In another life she’s on her way upstairs, her feet bare, the carpet deep. No one’ll say nothing doing. She’ll climb. She’ll run a bath, go for aromatic and take her time, knowing there’s no man sitting on the bottom step. The stairs are clear. Music is a distinct possibility.

This is Why She Never Gets Anything Accomplished

by Luanne Castle

She deftly placed some curves in her sketchbook until the vague shape of an elephant sitting on an overturned classroom wastebasket appeared. She erased the back and redrew, adding skin folds. After she finished water coloring, she signed the piece. That’s when a foot lifted off the page. The other feet followed suit, and the trunk wrapped around her pencil, so she reluctantly released it. The elephant erased itself, letting the colors float out the window.

Microfiction Monday – 211th Edition

Eyebrow

by Brandy Reinke

Blanket around our shoulders, ankles crossed, mine crossed again over the top of yours. The rubber soles of my slippers do not stop the rain that drips off the edge of the roof from seeping through to my feet. The smell of it- wood and wet-is why we are outside. The snick of the lighter in my hand is loud. You watch me bring the cigarette to my mouth.

I hate when you do that.

I hate when you do that, I say back, grateful for the edge of my right eyebrow, how I can make it arch up.

Unbelievable

by Joseph Howse

I mean, who are you gonna believe, the ones in the kitchen or the ones in the dining room? There’s a flambé to light and a grandfather in ashes. He was a yachtsman and a sportsman and a man, oh, man! Quite a businessman. And how many times he shoved her down the stairs. And if she divorced him he’d get the kid.

Endless Grays

by Roman Albertson

Those I met in the other place speak only of gray.

I first sought the ferryman’s advice, and he told me colors were signs of madness. I thanked him, two gold pieces poorer, and wandered from the bank. I followed her voice, fading into my amnesia.

Then you, the mirror, revealed to me my forgotten truth:

I met my end by the venom of love. I rushed to her side, but she moved no more. I drank deeply of poison, and began my search for her. Now I search, trapped in memory, my endless grays traded for love’s taunting ruby.

Practice

by Scott Burnam

Cassie’s always one-third done her tea when she reaches for her Taoist to-do book. She opens to today’s reading with a heading numbered forty-six. There are no page numbers. She never remembers if her bookmark, a piece of red construction site danger tape, is for the left page or the right one. Or maybe, and likely, she never turned the last page.

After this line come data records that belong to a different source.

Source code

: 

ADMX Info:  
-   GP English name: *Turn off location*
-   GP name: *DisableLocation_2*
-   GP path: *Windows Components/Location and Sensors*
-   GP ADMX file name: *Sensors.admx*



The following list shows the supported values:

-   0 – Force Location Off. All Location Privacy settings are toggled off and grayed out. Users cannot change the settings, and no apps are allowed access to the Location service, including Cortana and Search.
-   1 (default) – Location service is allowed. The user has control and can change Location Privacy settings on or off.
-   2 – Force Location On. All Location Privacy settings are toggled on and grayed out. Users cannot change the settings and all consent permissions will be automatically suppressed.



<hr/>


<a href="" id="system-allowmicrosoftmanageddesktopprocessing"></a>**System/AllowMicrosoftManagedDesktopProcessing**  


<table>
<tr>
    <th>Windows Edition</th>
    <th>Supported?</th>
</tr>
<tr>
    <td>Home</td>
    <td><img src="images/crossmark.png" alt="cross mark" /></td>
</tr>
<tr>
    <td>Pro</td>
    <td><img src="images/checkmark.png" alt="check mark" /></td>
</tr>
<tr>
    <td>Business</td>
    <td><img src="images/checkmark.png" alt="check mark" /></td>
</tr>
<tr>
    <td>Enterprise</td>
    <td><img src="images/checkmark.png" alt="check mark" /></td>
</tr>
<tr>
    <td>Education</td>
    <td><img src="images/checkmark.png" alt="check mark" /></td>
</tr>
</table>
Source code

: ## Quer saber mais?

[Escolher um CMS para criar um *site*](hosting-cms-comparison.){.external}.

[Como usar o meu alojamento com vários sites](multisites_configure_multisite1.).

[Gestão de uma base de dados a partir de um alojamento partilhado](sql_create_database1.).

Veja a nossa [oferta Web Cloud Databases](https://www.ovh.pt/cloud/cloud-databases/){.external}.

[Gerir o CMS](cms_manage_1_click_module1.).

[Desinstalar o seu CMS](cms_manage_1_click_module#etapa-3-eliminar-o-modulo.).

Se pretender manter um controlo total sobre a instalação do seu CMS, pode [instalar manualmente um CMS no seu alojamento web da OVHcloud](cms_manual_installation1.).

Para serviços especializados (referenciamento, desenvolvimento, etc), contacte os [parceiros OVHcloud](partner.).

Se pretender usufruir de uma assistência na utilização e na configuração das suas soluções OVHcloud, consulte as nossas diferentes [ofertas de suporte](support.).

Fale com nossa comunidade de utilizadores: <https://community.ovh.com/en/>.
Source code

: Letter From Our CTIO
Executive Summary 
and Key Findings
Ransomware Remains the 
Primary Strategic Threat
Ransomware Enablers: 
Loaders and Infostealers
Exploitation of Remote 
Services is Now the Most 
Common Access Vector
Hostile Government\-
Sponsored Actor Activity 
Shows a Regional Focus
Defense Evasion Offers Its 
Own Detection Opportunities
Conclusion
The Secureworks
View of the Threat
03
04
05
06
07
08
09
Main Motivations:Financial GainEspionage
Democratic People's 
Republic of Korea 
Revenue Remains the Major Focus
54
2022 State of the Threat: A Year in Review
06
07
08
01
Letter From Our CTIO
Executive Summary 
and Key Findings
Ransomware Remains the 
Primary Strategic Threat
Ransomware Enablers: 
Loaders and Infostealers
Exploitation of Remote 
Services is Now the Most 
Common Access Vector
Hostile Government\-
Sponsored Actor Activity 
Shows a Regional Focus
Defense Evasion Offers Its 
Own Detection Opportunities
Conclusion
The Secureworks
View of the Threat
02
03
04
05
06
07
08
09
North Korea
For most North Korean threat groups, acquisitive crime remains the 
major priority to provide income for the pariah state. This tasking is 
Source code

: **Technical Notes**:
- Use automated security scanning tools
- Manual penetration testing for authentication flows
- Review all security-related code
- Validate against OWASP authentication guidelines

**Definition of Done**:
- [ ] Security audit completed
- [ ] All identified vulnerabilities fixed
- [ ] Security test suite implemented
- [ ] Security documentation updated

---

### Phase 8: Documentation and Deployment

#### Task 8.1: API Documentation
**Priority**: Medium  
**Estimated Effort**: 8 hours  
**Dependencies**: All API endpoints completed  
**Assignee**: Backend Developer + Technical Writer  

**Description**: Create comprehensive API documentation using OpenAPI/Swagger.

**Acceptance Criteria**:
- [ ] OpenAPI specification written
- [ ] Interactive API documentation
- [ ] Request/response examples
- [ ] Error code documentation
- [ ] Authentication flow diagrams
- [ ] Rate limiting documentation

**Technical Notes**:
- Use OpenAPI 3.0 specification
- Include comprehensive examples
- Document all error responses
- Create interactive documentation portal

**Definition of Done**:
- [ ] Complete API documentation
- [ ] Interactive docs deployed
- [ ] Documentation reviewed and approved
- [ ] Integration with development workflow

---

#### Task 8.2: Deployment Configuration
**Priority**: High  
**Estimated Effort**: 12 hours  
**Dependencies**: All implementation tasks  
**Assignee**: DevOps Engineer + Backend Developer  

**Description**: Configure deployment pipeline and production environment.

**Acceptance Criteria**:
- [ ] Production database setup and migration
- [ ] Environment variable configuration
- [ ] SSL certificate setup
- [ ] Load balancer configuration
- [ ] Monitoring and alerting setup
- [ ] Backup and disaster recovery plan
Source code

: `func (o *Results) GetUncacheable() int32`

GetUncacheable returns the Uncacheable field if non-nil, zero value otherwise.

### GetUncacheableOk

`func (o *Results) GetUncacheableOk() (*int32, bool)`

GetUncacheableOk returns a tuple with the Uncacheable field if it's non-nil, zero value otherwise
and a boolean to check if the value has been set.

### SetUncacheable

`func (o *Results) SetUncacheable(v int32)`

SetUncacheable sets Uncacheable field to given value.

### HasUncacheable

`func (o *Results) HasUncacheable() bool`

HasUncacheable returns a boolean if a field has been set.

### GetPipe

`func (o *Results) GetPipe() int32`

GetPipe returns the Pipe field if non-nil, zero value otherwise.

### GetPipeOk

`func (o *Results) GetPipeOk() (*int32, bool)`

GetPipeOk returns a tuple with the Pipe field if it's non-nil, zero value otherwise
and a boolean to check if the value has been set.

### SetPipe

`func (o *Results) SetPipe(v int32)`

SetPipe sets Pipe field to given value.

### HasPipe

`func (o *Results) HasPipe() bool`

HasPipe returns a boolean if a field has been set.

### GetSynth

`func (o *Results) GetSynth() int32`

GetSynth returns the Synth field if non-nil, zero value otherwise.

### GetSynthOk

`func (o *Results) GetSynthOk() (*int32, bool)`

Uncaring (some review or preview never hurts), she sips, ponders, then puts the danger tape back. She closes the book on her peaceful space to ready for traffic, work, and whatever else she has not yet figured out.

Short Shrift

by F.D. Jackson

The sheriff, needing chest x-rays, arrives at the county hospital. He doesn’t recognize the radiology tech’s face. Eli’s daughter, Frances, sizes him up, arms folded over her chest. She fits him with the shortest hospital gown she can find.

Standing in the doorway, chewing on a sucker, Frances watches the sheriff walk down the hallway. A sad smile forms at the corners of her mouth.

Despite his best efforts, the sheriff’s privates dangle out from under his gown. A small indignity compared to the one that he visited upon Frances’ father–the night Eli died in his jail cell.